A comunidade de inteligência americana concluiu que a liderança política do Irã não demonstra, atualmente, nenhuma disposição real para se engajar em um diálogo construtivo visando o fim do conflito armado. Segundo o The New York Times, citando relatórios de inteligência classificados, a visão predominante em Teerã é a de que o país possui reservas suficientes para continuar lutando. Comandantes e altos funcionários iranianos estão convencidos de que sua posição no conflito atual permanece forte o bastante para ignorar as duras exigências diplomáticas do governo Donald Trump.

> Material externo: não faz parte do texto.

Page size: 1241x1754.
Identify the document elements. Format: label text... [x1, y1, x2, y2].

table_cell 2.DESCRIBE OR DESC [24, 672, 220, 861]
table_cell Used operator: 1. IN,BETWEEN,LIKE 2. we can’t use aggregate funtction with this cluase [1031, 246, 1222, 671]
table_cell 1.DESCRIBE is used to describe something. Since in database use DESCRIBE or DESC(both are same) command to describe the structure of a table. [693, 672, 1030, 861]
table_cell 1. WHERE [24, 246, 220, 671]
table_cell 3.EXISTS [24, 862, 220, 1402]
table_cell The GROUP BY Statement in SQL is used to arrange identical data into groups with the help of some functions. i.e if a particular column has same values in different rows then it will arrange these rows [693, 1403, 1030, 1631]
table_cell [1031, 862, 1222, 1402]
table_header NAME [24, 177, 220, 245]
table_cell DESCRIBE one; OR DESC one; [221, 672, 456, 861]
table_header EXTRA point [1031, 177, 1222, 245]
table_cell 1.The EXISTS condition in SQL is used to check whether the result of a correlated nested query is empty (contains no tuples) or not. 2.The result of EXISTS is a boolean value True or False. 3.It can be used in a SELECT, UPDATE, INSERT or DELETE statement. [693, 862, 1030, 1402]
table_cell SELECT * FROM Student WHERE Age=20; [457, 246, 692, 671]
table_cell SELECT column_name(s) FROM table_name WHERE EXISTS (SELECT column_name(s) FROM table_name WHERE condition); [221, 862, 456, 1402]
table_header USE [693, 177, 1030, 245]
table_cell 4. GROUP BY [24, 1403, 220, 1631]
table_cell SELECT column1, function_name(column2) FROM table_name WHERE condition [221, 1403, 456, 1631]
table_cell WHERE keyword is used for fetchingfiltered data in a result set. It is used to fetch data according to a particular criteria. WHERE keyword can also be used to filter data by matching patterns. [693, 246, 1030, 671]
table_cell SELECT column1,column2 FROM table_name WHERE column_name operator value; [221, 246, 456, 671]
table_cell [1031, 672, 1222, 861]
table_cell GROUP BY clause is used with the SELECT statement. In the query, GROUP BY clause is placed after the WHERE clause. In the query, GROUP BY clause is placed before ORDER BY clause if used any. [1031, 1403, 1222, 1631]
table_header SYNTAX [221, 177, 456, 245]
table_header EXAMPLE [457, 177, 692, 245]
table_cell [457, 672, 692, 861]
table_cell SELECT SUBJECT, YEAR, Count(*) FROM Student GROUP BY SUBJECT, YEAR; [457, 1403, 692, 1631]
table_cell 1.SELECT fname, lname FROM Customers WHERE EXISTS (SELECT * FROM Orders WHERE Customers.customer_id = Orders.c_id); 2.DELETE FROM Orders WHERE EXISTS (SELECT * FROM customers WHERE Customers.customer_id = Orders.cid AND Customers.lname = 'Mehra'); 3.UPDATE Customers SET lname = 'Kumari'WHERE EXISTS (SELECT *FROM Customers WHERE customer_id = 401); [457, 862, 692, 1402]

Essa avaliação da situação dentro da elite iraniana complica seriamente as tentativas da comunidade internacional de encontrar uma solução pacífica para a crise e reduzir a tensão no Oriente Médio.

Apesar da retórica belicosa e da indisposição para negociar, o Irã mantém abertos canais de comunicação importantes, mas esse processo permanece puramente formal. Segundo a inteligência americana, o principal obstáculo para um progresso real é a profunda desconfiança de Teerã em relação às intenções da Casa Branca. Negociadores e analistas iranianos acreditam que o presidente Donald Trump não leva o processo diplomático a sério e usa as ameaças meramente como instrumento de pressão psicológica para obter a capitulação completa do adversário. Teerã acredita que qualquer acordo firmado poderá ser unilateralmente rejeitado por Washington, como já aconteceu antes, privando a via diplomática de qualquer apelo prático para a liderança iraniana.